Environment Provide accurate information about the environment to help us reproduce the issue.
- Trident version: 22.01
- Container runtime: crio
- Kubernetes version: 1.22
- Kubernetes orchestrator: any OCP 4.x
To Reproduce Steps to reproduce the behavior:
- set up a cluster (ocp 4.9.x) with a single worker node.
- install trident and create a simple NFS storage class.
- create a PVC using the NFS storage class.
- set up a firewall rule which prevents connections from worker-1 to the Netapp (NFS backend).
- start a pod with this newly created PVC on worker-1.
Result Pod will start and mount a read only directory to the actual mount path where the NFS-share should be mounted instead.
Expected behavior
- Pod will stay in a "Pending or Failure" state because the NFS storage backend cannot be reached from worker-1.
- Pod shouldn't mount a host directory instead.
Additional context I don't face this issue when using iSCSI, because there the CHAP auth will fail prior to the mount. This will prevent the scheduler from placing a pod on worker-1. I assume you would face the same issue when using iSCSI without CHAP.

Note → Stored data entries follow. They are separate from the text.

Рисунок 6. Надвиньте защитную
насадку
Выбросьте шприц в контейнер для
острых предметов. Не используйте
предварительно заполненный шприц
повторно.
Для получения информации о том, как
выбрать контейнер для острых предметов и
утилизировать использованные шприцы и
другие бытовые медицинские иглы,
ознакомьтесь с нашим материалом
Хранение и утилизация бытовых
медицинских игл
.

Prior to this fix (https://github.com/NetApp/trident/issues/572) I wasn't even able to shut down a pod in such a scenario. Which makes perfectly sense ... a read only host directory cant get released/unmounted.
Hi @phhutter
Trident does not control how pods are scheduled. You should be able to use NodeSelectors to influence where the pod can be deployed. It is a pre-requisite to ensure network connectivity to the storage controller from the nodes that need access to volumes.
If you would like to establish boundaries, CSI Topology is worth looking into. This will allow you to create regions and zones, as well as restrict access to backends. In addition, waitForFirstConsumer is another toggle that will help create volumes only when they are needed, i.e, a consumer is first created.
Closing this issue as the Kubernetes scheduler decides where pods are scheduled. Taints and tolerations can be applied to Kubernetes nodes to control where pods are scheduled.